Adam et son épouse apparaissent dans le Coran, mais avec une attitude différente. Dans la Bible, Adam rejette la responsabilité du péché sur Eve, qui la rejette à son tour sur le serpent. Dans le Coran les deux reconnaissent avoir fauté, et ils s'en excusent. D'autres éléments de convergence existent, ainsi les commandements du décalogue, l'histoire de Joseph en Egypte, la naissance miraculeuse de Jésus.

Pour Jean-Claude Basset, une grande différence demeure entre la Bible et le Coran. La rédaction de la première s'étend sur mille ans, avec une diversité de témoins et d'auteurs inspirés aux prises avec des événements historiques. Le Coran, lui, se présente comme la parole de Dieu, communiquée directement à Mahomet, de 610 à 632. A sa mort, le Coran s'arrête.
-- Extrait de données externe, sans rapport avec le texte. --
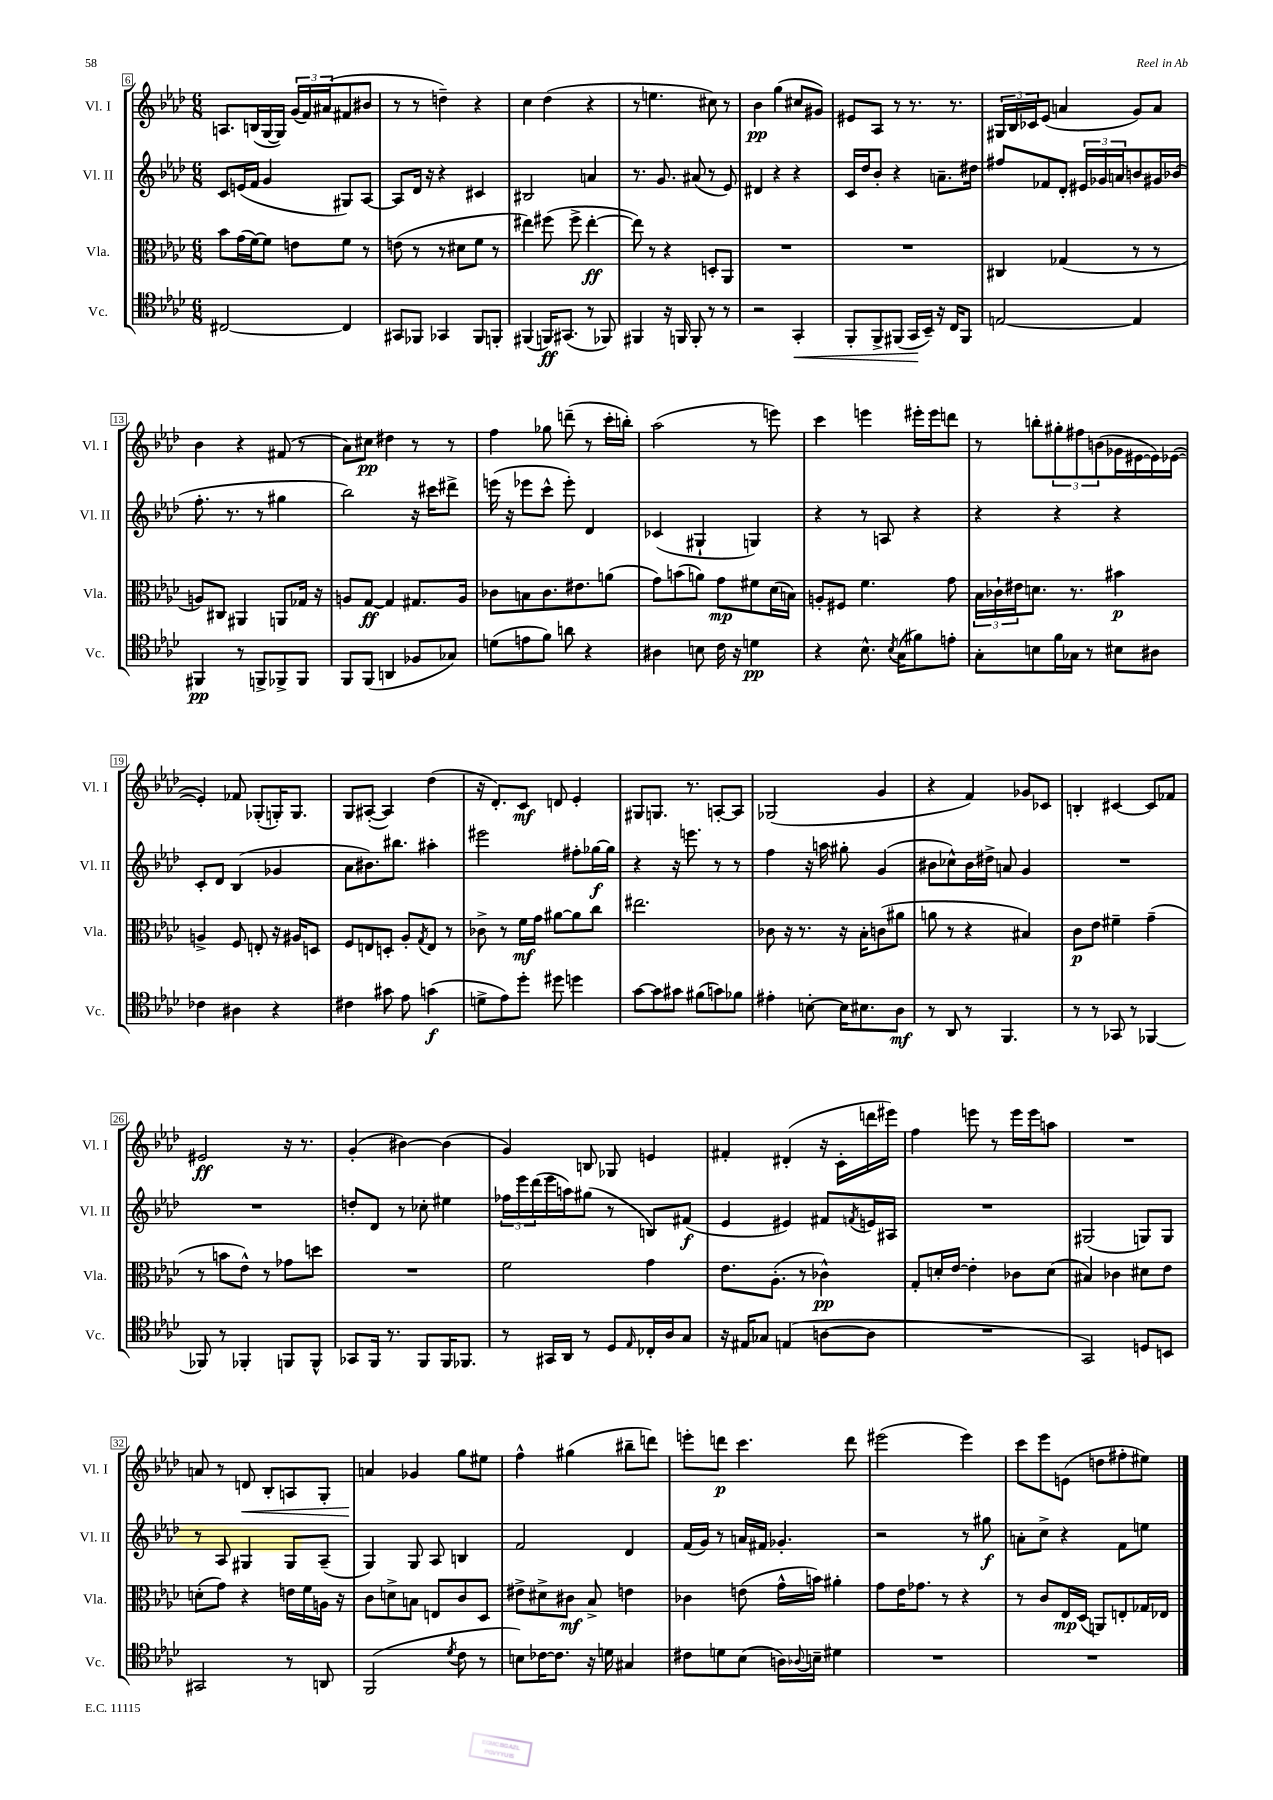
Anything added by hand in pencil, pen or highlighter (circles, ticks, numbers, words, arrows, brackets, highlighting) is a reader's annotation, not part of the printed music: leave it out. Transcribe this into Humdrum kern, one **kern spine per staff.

**kern	**dynam	**kern	**dynam	**kern	**dynam	**kern	**dynam
*part4	*part4	*part3	*part3	*part2	*part2	*part1	*part1
*staff4	*staff4	*staff3	*staff3	*staff2	*staff2	*staff1	*staff1
*I"Vc.	*	*I"Vla.	*	*I"Vl. II	*	*I"Vl. I	*
*I'Vc.	*	*I'Vla.	*	*I'Vl. II	*	*I'Vl. I	*
*clefC4	*	*clefC3	*	*clefG2	*	*clefG2	*
*k[b-e-a-d-]	*	*k[b-e-a-d-]	*	*k[b-e-a-d-]	*	*k[b-e-a-d-]	*
*M6/8	*	*M6/8	*	*M6/8	*	*M6/8	*
=6	=6	=6	=6	=6	=6	=6	=6
[2C#X/	.	8b-\L	.	8c/L	.	8.An/L	.
.	.	(16g\L	.	(16en/L	.	.	.
.	.	[16f\J)	.	16f/JJ	.	(16Bn/L	.
.	.	8f\J]	.	4g/	.	[16G/	.
.	.	.	.	.	.	16G/JJ])	.
.	.	8en\L	.	.	.	(24g/LL	.
.	.	.	.	.	.	24f/)	.
.	.	.	.	.	.	(24a#X/J	.
4C#/]	.	8f\J	.	8G#X/L)	.	8f#X/	.
.	.	8r	.	[8A-/J	.	8b#X/J	.
=7	=7	=7	=7	=7	=7	=7	=7
8GG#X/L	.	(8en\	.	8A-/L]	.	8r	.
8FF-X/J	.	8r	.	16d-/Jk	.	8r	.
.	.	.	.	16r	.	.	.
4GG-X/	.	8r	.	4r	.	4ddn~\)	.
.	.	8d#X\L	.	.	.	.	.
8FF-/L	.	8f\J	.	4c#X/	.	4r	.
8FFn'/J	.	8r	.	.	.	.	.
=8	=8	=8	=8	=8	=8	=8	=8
(4FF#X/	.	4ee#X\)	.	2B#X/	.	4cc\	.
16FFn/KL)	ff	(8ff#X\	.	.	.	(4dd-\	.
(8.GG#X/J	.	.	.	.	.	.	.
.	.	8ff#^\	.	.	.	.	.
8r	.	[4ee#'\	ff	4an/	.	4r	.
8FF-X/)	.	.	.	.	.	.	.
=9	=9	=9	=9	=9	=9	=9	=9
4FF#X/	.	8ee#\])	.	8.r	.	8r	.
.	.	8r	.	.	.	4.een\	.
.	.	.	.	8.g/	.	.	.
16r	.	4r	.	.	.	.	.
16FFn/	.	.	.	.	.	.	.
8FF'/	.	.	.	(8a#X/	.	.	.
8r	.	8Dn'/L	.	8r	.	8cc#X\)	.
8r	.	8AA-/J	.	8e-/)	.	8r	.
=10	=10	=10	=10	=10	=10	=10	=10
2r	.	2.r	.	4d#X/	.	4b-\	pp
.	.	.	.	4r	.	(4gg\	.
!	!LO:HP:b	!	!	!	!	!	!
4GG'/	<	.	.	4r	.	8cc#X/L	.
.	.	.	.	.	.	8g#X/J)	.
=11	=11	=11	=11	=11	=11	=11	=11
8FF'/L	.	2.r	.	16c/LL	.	8e#X/L	.
.	.	.	.	16dd-/J	.	.	.
8FF^/	.	.	.	8b-'/J	.	8A-/J	.
(8FF#X/J	.	.	.	4r	.	8r	.
16GG/LL	.	.	.	.	.	8.r	.
16BB-~/JJ)	[	.	.	.	.	.	.
16r	.	.	.	8.an~\L	.	.	.
16C/KL	.	.	.	.	.	8.r	.
8FF#/J	.	.	.	.	.	.	.
.	.	.	.	16dd#X\Jk	.	.	.
=12	=12	=12	=12	=12	=12	=12	=12
[2En/	.	4C#X/	.	8ff#X/L	.	24G#X/LL	.
.	.	.	.	.	.	24B-/	.
.	.	.	.	.	.	24c-X/J	.
.	.	.	.	8f-X/	.	(8e-/J	.
.	.	(4G-X/	.	8d-'/J	.	4an/	.
.	.	.	.	24e#X/LL	.	.	.
.	.	.	.	24g-X/	.	.	.
.	.	.	.	24an/J	.	.	.
4E/]	.	8r	.	8bn/	.	8g/L)	.
.	.	8r	.	16g#X/L	.	8a/J	.
.	.	.	.	(16b-X/JJ	.	.	.
!!LO:LB:g=z
=13	=13	=13	=13	=13	=13	=13	=13
4FF#X/	pp	8An/L)	.	8.ff'\	.	4b-\	.
.	.	8C#X/J	.	.	.	.	.
.	.	.	.	8.r	.	.	.
8r	.	4AA#X/	.	.	.	4r	.
8FFn^/L	.	.	.	8r	.	.	.
8FF-X^/	.	8AAn/L	.	4gg#X\	.	(8f#X/	.
8FF-/J	.	16G-X/Jk	.	.	.	8r	.
.	.	16r	.	.	.	.	.
=14	=14	=14	=14	=14	=14	=14	=14
8FF/L	.	8An/L	.	2bb-\)	.	8a-\L)	.
(8FF/J	.	[8G/J	ff	.	.	8cc#X\J	pp
4AAn/	.	4G/]	.	.	.	4dd#X\	.
8F-X/L	.	8.G#X/L	.	16r	.	8r	.
.	.	.	.	16ccc#X\KL	.	.	.
8G-X/J)	.	.	.	8ddd#X^\J	.	8r	.
.	.	16A/Jk	.	.	.	.	.
=15	=15	=15	=15	=15	=15	=15	=15
(8dn\L	.	8c-X\L	.	(16eeen\	.	4ff\	.
.	.	.	.	16r	.	.	.
8en\	.	8Bn\	.	8eee-X\L	.	.	.
8f\J)	.	8.c-\	.	8ccc^^\J	.	8gg-X\	.
8an\	.	.	.	8eee-'\)	.	(8dddn~\	.
.	.	8.e#X\	.	.	.	.	.
4r	.	.	.	4d-/	.	8r	.
.	.	(8an\J	.	.	.	16ccc'\LL	.
.	.	.	.	.	.	16bbn'\JJ)	.
=16	=16	=16	=16	=16	=16	=16	=16
4A#X\	.	8g\L)	.	(4c-X/	.	(2aa-\	.
.	.	(8bn\	.	.	.	.	.
8Bn\	.	8an\J)	.	4G#X`/	.	.	.
16c\	.	8g\L	mp	.	.	.	.
16r	.	.	.	.	.	.	.
4dn\	pp	8f#X\	.	4Gn/)	.	8r	.
.	.	(16d-\L	.	.	.	8eeen\)	.
.	.	16Bn\JJ)	.	.	.	.	.
=17	=17	=17	=17	=17	=17	=17	=17
4r	.	8An'/L	.	4r	.	4ccc\	.
.	.	8F#X/J	.	.	.	.	.
8.B-^^\	.	4.f\	.	8r	.	4eeen\	.
.	.	.	.	8An/	.	.	.
8qB-/	.	.	.	.	.	.	.
(16G\KL	.	.	.	.	.	.	.
8f#X\)	.	.	.	4r	.	16eee#X'\LL	.
.	.	.	.	.	.	16eee#\J	.
8en'\J	.	8g\	.	.	.	8dddn\J	.
=18	=18	=18	=18	=18	=18	=18	=18
8G'\L	.	24B-\LL	.	4r	.	8r	.
.	.	24c-X`\	.	.	.	.	.
.	.	24e#X\J	.	.	.	.	.
8Bn\	.	8.dn\J	.	.	.	8bbn'\L	.
16f\L	.	.	.	4r	.	12gg#X'\	.
16G-X\JJ	.	8.r	.	.	.	.	.
.	.	.	.	.	.	12ff#X\	.
8r	.	.	.	.	.	.	.
.	.	.	.	.	.	(12bn\	.
8B#X\L	.	4b#X\	p	4r	.	16g-X\L	.
.	.	.	.	.	.	[16e#X\	.
8A#X\J	.	.	.	.	.	16e#\])	.
.	.	.	.	.	.	([16e-X\JJ	.
!!LO:LB:g=z
=19	=19	=19	=19	=19	=19	=19	=19
4c-X\	.	4An^/	.	8c'/L	.	4e-'/])	.
.	.	.	.	8d-/J	.	.	.
4A#X\	.	8F/	.	(4B-/	.	8f-X/	.
.	.	8En'/	.	.	.	(8G-X'/L	.
4r	.	16r	.	4g-X/	.	16Gn'/K)	.
.	.	16A#X/KL	.	.	.	8.G/J	.
.	.	8Dn/J	.	.	.	.	.
=20	=20	=20	=20	=20	=20	=20	=20
4c#X\	.	8F/L	.	8a-\L	.	8G/L	.
.	.	8En/	.	8.b#X\)	.	([8A#X'/J	.
8g#X\	.	8Dn'/J	.	.	.	4A#/])	.
.	.	.	.	8.bb#X\J	.	.	.
8e-\	.	8A-'/L	.	.	.	.	.
.	.	8qG/	.	.	.	.	.
(4gn\	f	8E/J	.	4aa#X'\	.	(4dd-\	.
.	.	8r	.	.	.	.	.
=21	=21	=21	=21	=21	=21	=21	=21
8dn^\L	.	8c-X^\	.	2eee#X\	.	16r	.
.	.	.	.	.	.	8.d-'/L)	.
8e-\)	.	8r	.	.	.	.	.
8dd-'\J	.	16f\LL	mf	.	.	8c/J	mf
.	.	16g\JJ	.	.	.	.	.
8dd#X\	.	[8a#X\L	.	.	.	8dn/	.
4ddn\	.	8a#\]	.	8ff#X'\L	.	4e-'/	.
.	.	8cc\J	.	[16gg-X\L	f	.	.
.	.	.	.	16gg-\JJ]	.	.	.
=22	=22	=22	=22	=22	=22	=22	=22
[8g\L	.	2.ee#X\	.	4r	.	8G#X/L	.
8g\]	.	.	.	.	.	8.Gn/J	.
8g#X\J	.	.	.	16r	.	.	.
.	.	.	.	8.eeen\	.	8.r	.
(8f#X\L	.	.	.	.	.	.	.
8gn\)	.	.	.	8r	.	[8An'/L	.
8f-X\J	.	.	.	8r	.	8A/J]	.
=23	=23	=23	=23	=23	=23	=23	=23
4e#X'\	.	8c-X\	.	4ff\	.	(2G-X/	.
.	.	16r	.	.	.	.	.
.	.	8.r	.	.	.	.	.
[8Bn'\	.	.	.	16r	.	.	.
.	.	.	.	16aan\	.	.	.
16B\KL]	.	16r	.	8gg#X'\	.	.	.
8.B#X\	.	16B-'\KL	.	.	.	.	.
.	.	(8cn\	.	(4g/	.	4g/	.
8A-\J	mf	8a#X\J	.	.	.	.	.
=24	=24	=24	=24	=24	=24	=24	=24
8r	.	8an\	.	8b#X\L	.	4r	.
8AA-/	.	8r	.	8cc-X^^\)	.	.	.
8r	.	4r	.	16b#\L	.	4f/)	.
.	.	.	.	16dd#X^\JJ	.	.	.
4.FF/	.	.	.	8an/	.	.	.
.	.	4B#X/)	.	4g/	.	8g-X/L	.
.	.	.	.	.	.	8c-X/J	.
=25	=25	=25	=25	=25	=25	=25	=25
8r	.	8c\L	p	2.r	.	4Bn'/	.
8r	.	8e-\J	.	.	.	.	.
8GG-X/	.	4f#X~\	.	.	.	[4c#X/	.
8r	.	.	.	.	.	.	.
[4FF-X/	.	(4g~\	.	.	.	8c#/L]	.
.	.	.	.	.	.	8f-X/J	.
!!LO:LB:g=z
=26	=26	=26	=26	=26	=26	=26	=26
8FF-X/]	.	8r	.	2.r	.	2e#X/	ff
8r	.	8bn\L	.	.	.	.	.
4FF-X'/	.	8e-^^\J)	.	.	.	.	.
.	.	8r	.	.	.	.	.
8FFn/L	.	8g-X\L	.	.	.	16r	.
.	.	.	.	.	.	8.r	.
8FF^^/J	.	8ddn\J	.	.	.	.	.
=27	=27	=27	=27	=27	=27	=27	=27
8GG-X/L	.	2.r	.	8ddn'/L	.	(4g'/	.
16FF/Jk	.	.	.	8d-/J	.	.	.
8.r	.	.	.	.	.	.	.
.	.	.	.	8r	.	[4b#X\)	.
8FF/L	.	.	.	8cc-X'\	.	.	.
16FF/K	.	.	.	4ee#X\	.	(4b#\]	.
8.FF-X/J	.	.	.	.	.	.	.
=28	=28	=28	=28	=28	=28	=28	=28
8r	.	2f\	.	24ff-X\LL	.	4g/)	.
.	.	.	.	24eee-\	.	.	.
.	.	.	.	(24ddd-\	.	.	.
16GG#X/LL	.	.	.	16eee-\	.	.	.
16AA-/JJ	.	.	.	16aan\J)	.	.	.
8r	.	.	.	(8gg#X\J	.	8Bn/	.
8D-/L	.	.	.	8r	.	8G-X/	.
16qqE-/	.	.	.	.	.	.	.
16C-X'/L	.	4g\	.	8Bn/L)	.	4en/	.
16A-/J	.	.	.	.	.	.	.
8G/J	.	.	.	(8f#X/J	f	.	.
=29	=29	=29	=29	=29	=29	=29	=29
16r	.	8.e-\L	.	4e-/	.	4f#X'/	.
16E#X/KL	.	.	.	.	.	.	.
8G-X/J	.	.	.	.	.	.	.
.	.	(8.A-'\J	.	.	.	.	.
(4En/	.	.	.	4e#X/)	.	(4d#X'/	.
.	.	8r	.	.	.	.	.
[8An\L	.	4c-X^^\)	pp	8f#X/L	.	16r	.
.	.	.	.	.	.	16c'\LL	.
.	.	.	.	8qfn/	.	.	.
8A\J]	.	.	.	16en/L	.	16dddn\	.
.	.	.	.	16A#X/JJ	.	16eee#X\JJ)	.
=30	=30	=30	=30	=30	=30	=30	=30
2.r	.	8G'/L	.	2.r	.	4ff\	.
.	.	16dn'/L	.	.	.	.	.
.	.	[16e-/JJ	.	.	.	.	.
.	.	4e-'\]	.	.	.	8eeen\	.
.	.	.	.	.	.	8r	.
.	.	8c-X\L	.	.	.	16eee\LL	.
.	.	.	.	.	.	16eee\J	.
.	.	(8d\J	.	.	.	8aan\J	.
=31	=31	=31	=31	=31	=31	=31	=31
2GG/)	.	4B#X/)	.	(2G#X/	.	2.r	.
.	.	4c-X\	.	.	.	.	.
8Dn/L	.	8d#X\L	.	8Gn/L)	.	.	.
8BBn/J	.	8e-\J	.	8G/J	.	.	.
!!LO:LB:g=z
=32	=32	=32	=32	=32	=32	=32	=32
2GG#X/	.	(8dn'\L	.	8r	.	8an/	.
.	.	8g\J)	.	8A-/	.	8r	.
!	!	!	!	!	!	!	!LO:HP:b
.	.	4r	.	4G#X/	.	8dn/	<
.	.	.	.	.	.	8B-'/L	.
8r	.	16en\LL	.	8G#/L	.	8An/	.
.	.	16f\	.	.	.	.	.
8AAn/	.	16An\JJ	.	(8A-~/J	.	8G'/J	.
.	.	16r	.	.	.	.	.
=33	=33	=33	=33	=33	=33	=33	=33
(2FF/	.	8c\L	.	4G/)	.	4an/	.
.	.	8dn^\	.	.	.	.	.
.	.	8Bn\J	.	8G/	.	4g-X/	[
.	.	8En/L	.	8A-/	.	.	.
8qd-/	.	.	.	.	.	.	.
8c\	.	8c/	.	4Bn/	.	8gg\L	.
8r	.	8D-/J	.	.	.	8ee#X\J	.
=34	=34	=34	=34	=34	=34	=34	=34
8Bn\L)	.	8e#X^\L	.	2f/	.	4ff^^\	.
[16c-X\K	.	8d#X^\	.	.	.	.	.
8.c-\J]	.	.	.	.	.	.	.
.	.	8c#X\J	mf	.	.	(4gg#X\	.
16r	.	8B-^/	.	.	.	.	.
16dn\	.	.	.	.	.	.	.
4G#X/	.	4en\	.	4d-/	.	8bb#X~\L	.
.	.	.	.	.	.	8dddn\J)	.
=35	=35	=35	=35	=35	=35	=35	=35
8c#X\L	.	4c-X\	.	(16f/LL	.	8eeen'\L	.
.	.	.	.	16g/JJ)	.	.	.
8dn\	.	.	.	8r	.	8dddn\J	p
(8B-\J	.	(8en\	.	16an/LL	.	4.ccc\	.
.	.	.	.	16f#X/JJ	.	.	.
16An\LL)	.	16g^^\LL	.	4.g-X'/	.	.	.
8qqA-X/	.	.	.	.	.	.	.
16Bn~\JJ	.	16bn\JJ)	.	.	.	.	.
4d#X\	.	4a#X'\	.	.	.	.	.
.	.	.	.	.	.	8ddd\	.
=36	=36	=36	=36	=36	=36	=36	=36
2.r	.	8g\L	.	2r	.	(2eee#X\	.
.	.	16e-\K	.	.	.	.	.
.	.	8.g-X\J	.	.	.	.	.
.	.	8r	.	.	.	.	.
.	.	4r	.	8r	.	4eee#\)	.
.	.	.	.	8gg#X\	f	.	.
=37	=37	=37	=37	=37	=37	=37	=37
2.r	.	8r	.	8an'\L	.	8ccc\L	.
.	.	8c/L	.	8cc^\J	.	8eee-\	.
.	.	16E-/L	mp	4r	.	(8en\J	.
.	.	(16D-/JJ	.	.	.	.	.
.	.	8AAn/L)	.	.	.	8ddn\L	.
.	.	8En'/	.	8f\L	.	8ff#X'\	.
.	.	16G-X/L	.	8een\J	.	8ee#X\J)	.
.	.	16E-X/JJ	.	.	.	.	.
==	==	==	==	==	==	==	==
*-	*-	*-	*-	*-	*-	*-	*-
Selon la tradition musulmane, Mahomet ne savait ni lire ni écrire. Il n'est pas l'auteur, mais le transmetteur de ces textes. Leur accès est difficile pour un Occidental: pas de narration continue, mais des allusions réparties dans les 114 sourates ou chapitres, classés par ordre de longueur décroissant.

Fondateur de la Plateforme interreligieuse à Genève, Jean-Claude Basset insiste cependant sur la parenté: «Dans le cadre de l'histoire des religions à l'échelle de l'humanité, le message fondamental des trois religions - juive, chrétienne et musulmane - présente des similitudes frappantes: un Dieu créateur qui communique sa parole; un Dieu miséricordieux qui se préoccupe de l'humanité, qui indique sa volonté; un Dieu qui envoie des prophètes et qui promet un jugement final de l'humanité.»

Le dialogue entre chrétiens et musulmans est aussi vieux que l'islam lui-même. Mahomet était un commerçant. A 40 ans, il fait une expérience qui bouleverse son existence. Pour le rassurer, sa femme va consulter un moine chrétien: il n'est pas possédé par un démon, mais c'est bien un ange, Gabriel, qui l'appelle à devenir prophète du Dieu unique.